■ **Texto de lectura**
⟨

Columpios que en su vértigo
revelan la dolorosa escisión humana entre el rostro y la pelvis: la oposición
entre la cara racional, verbal, en donde reina el espíritu o los sueños altos
del hombre en su complicidad con Afrodita Uránica, y la dulce violencia del
sexo femenino, rojo y violeta, que baja a la sombra biológica de las pasiones
pandémicas. O la visión del cuerpo femenino como el de una muñeca o el de un
títere fragmentado en donde la salvajería del cuerpo revela en cada parte una
historia, en la que los dulces pezones son chupones evefrénicos, el vientre un
plato de fideo extraído de una fotografía de revista y el órgano reproductor
femenino el corazón guadalupano de López Velarde. Imagen de la familia como un
circo de muñecos sin cara, como un conjunto de seres despersonalizados donde
las cifras del abecedario y de la educación ruedan hasta el precipicio de las
piernas. Enjambres de signos donde aparece también el hombre de la ciudad, el
hombre anónimo, en cuyas vacías cuencas se anuda un dardo de sombras que
refleja una culpa indeterminada y amarga. Rostros degollados y terribles en los
que se mide el doloroso extravió de nuestra especie y en donde las convicciones primitivas superadas parecieran
hallar una nueva confirmación. Amarillos hirientes donde se abisma el alma sola
en el rostro incrédulo de la falta. Expresionismo que visita a la crueldad para
poder nerviar otra vez un mundo, transitando por las regiones de la expresión
mímica facial en que captar la rigidez del gesto cómplice o definitivo.
Mundo de las figuras de cera,
de los autómatas y de las muñecas sabias en donde se da una relación promiscua
entre lo humano y lo inhumano, vinculando lo real y lo fantástico. Se trata, en
efecto, de la región estética donde lo fantaseado se vuelve real, en que lo
deseado por el sujeto de forma oculta, veda o autocensurada surge a la
superficie de las formas para revelar la región de lo fantástico encarnado o de
lo sublime terrorífico. Categoría estética que en las exploraciones de Marrero
nos conduce a la fuente de los temores y deseos reprimidos, al lugar imaginario donde los complejos
infantiles y juveniles son reanimados por una impresión exterior, o donde se
superponen a una vivencia adulta en que se repite algo trasgresor de lo
familiar e íntimo olvidado por medio de la censura o refutado por la conciencia
del sujeto.

⟩

■ **Sección de datos**

⟨

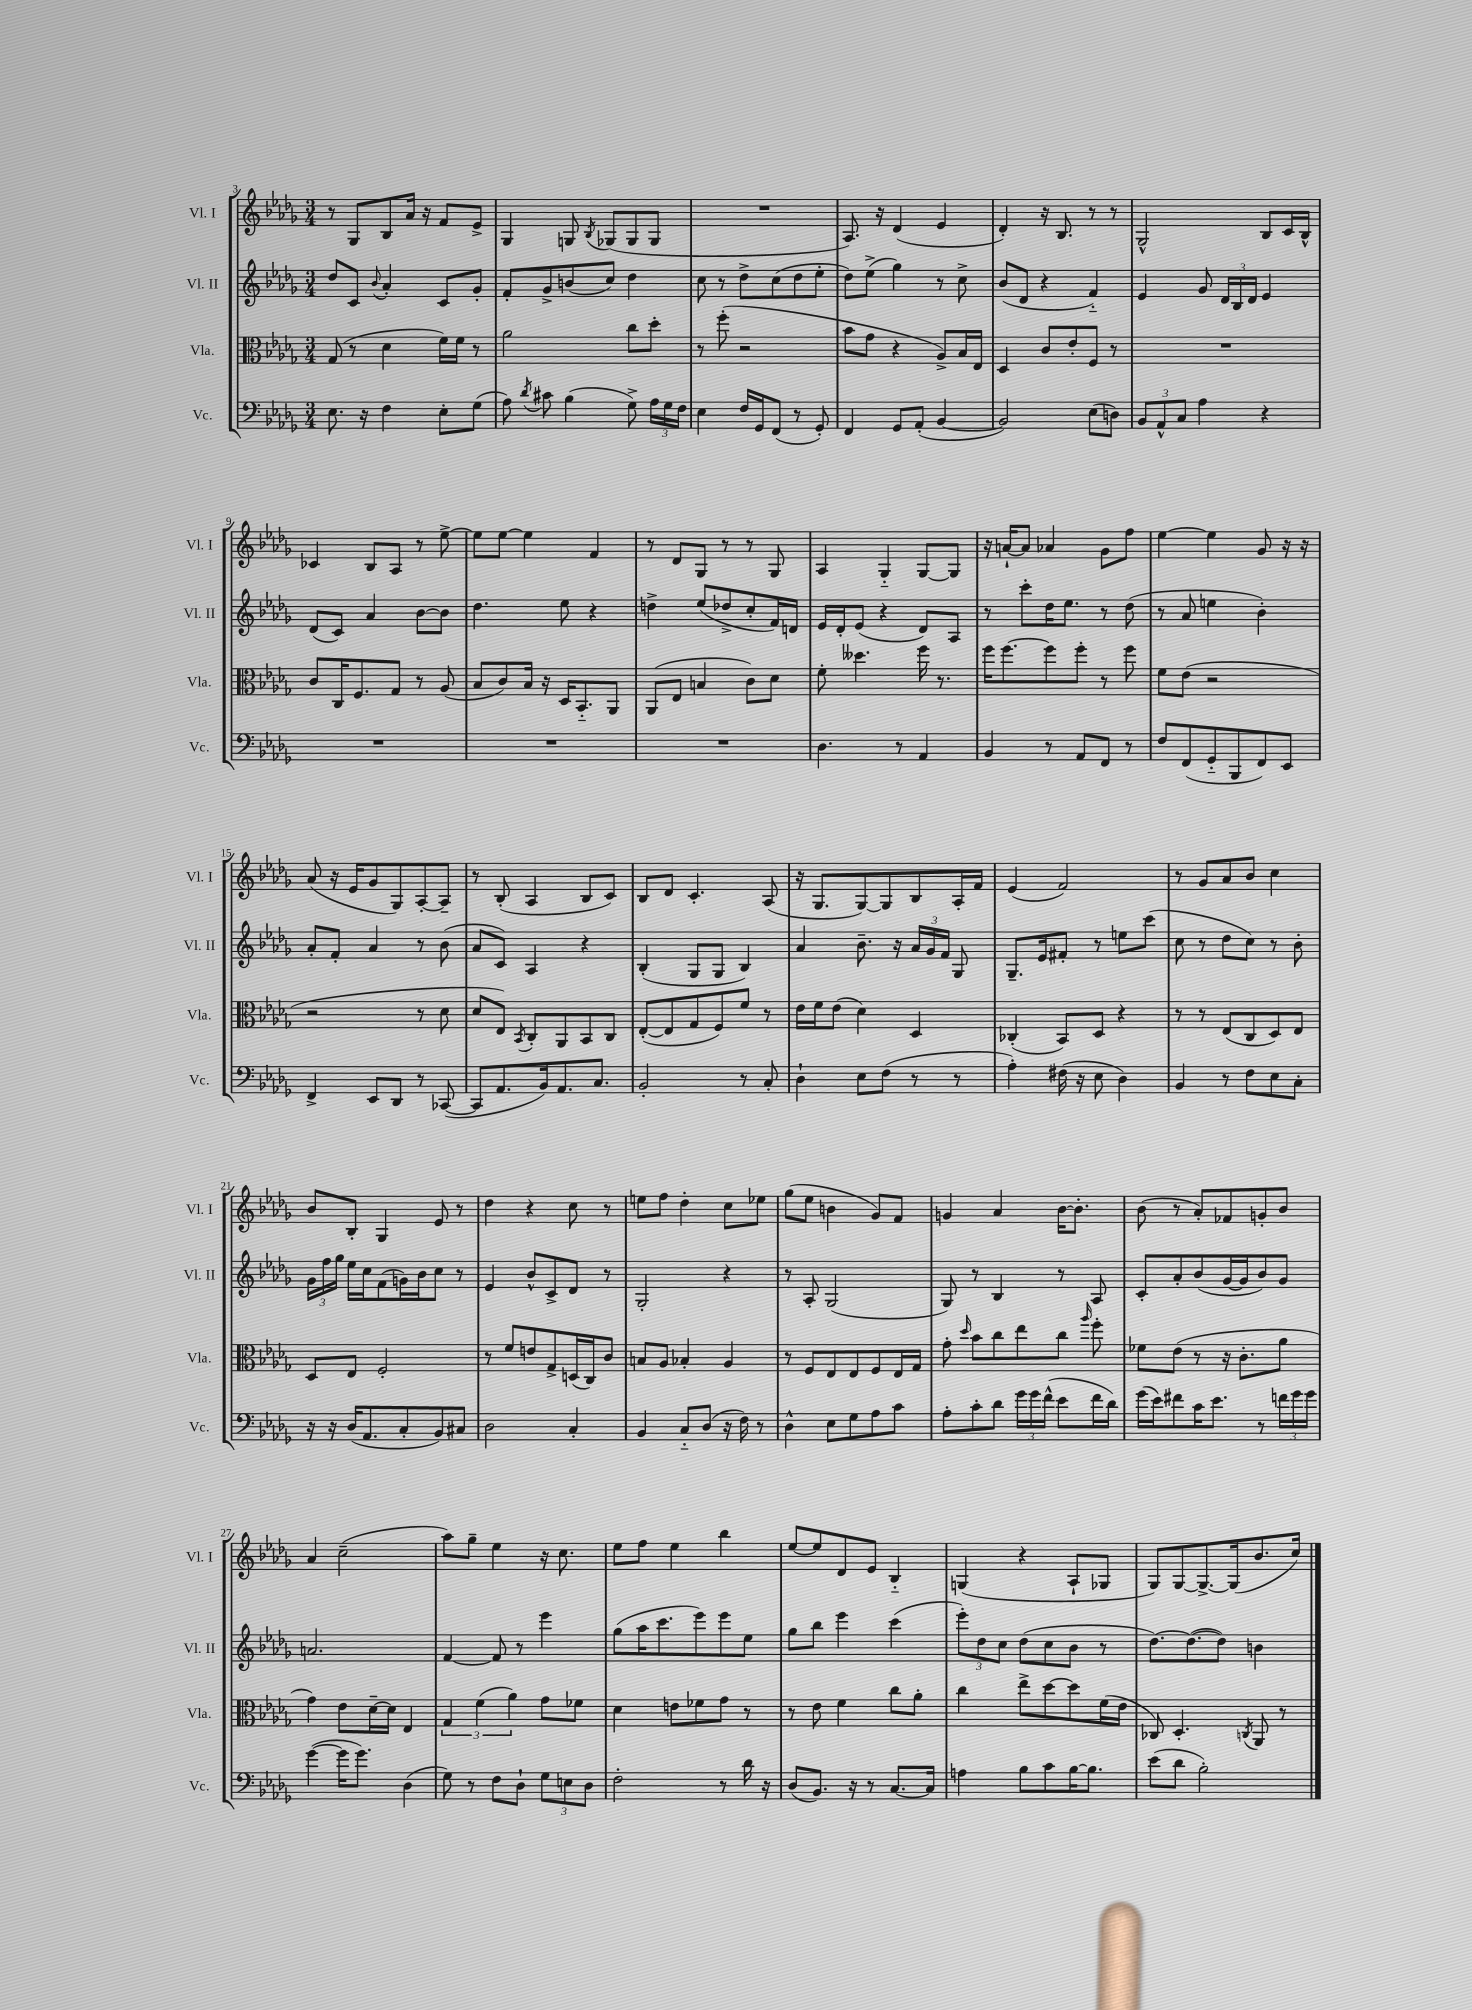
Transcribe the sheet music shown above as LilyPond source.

⟩

■ **Consigna de trabajo**
Extrae del texto de lectura, sin alterar nada, el fragmento que comienza con las palabras que contienen "Mundo de las" y termina con "del sujeto.". El material no guarda ninguna relación con el texto de lectura.

■ **Ejercicio resuelto**
Mundo de las figuras de cera,
de los autómatas y de las muñecas sabias en donde se da una relación promiscua
entre lo humano y lo inhumano, vinculando lo real y lo fantástico. Se trata, en
efecto, de la región estética donde lo fantaseado se vuelve real, en que lo
deseado por el sujeto de forma oculta, veda o autocensurada surge a la
superficie de las formas para revelar la región de lo fantástico encarnado o de
lo sublime terrorífico. Categoría estética que en las exploraciones de Marrero
nos conduce a la fuente de los temores y deseos reprimidos, al lugar imaginario donde los complejos
infantiles y juveniles son reanimados por una impresión exterior, o donde se
superponen a una vivencia adulta en que se repite algo trasgresor de lo
familiar e íntimo olvidado por medio de la censura o refutado por la conciencia
del sujeto.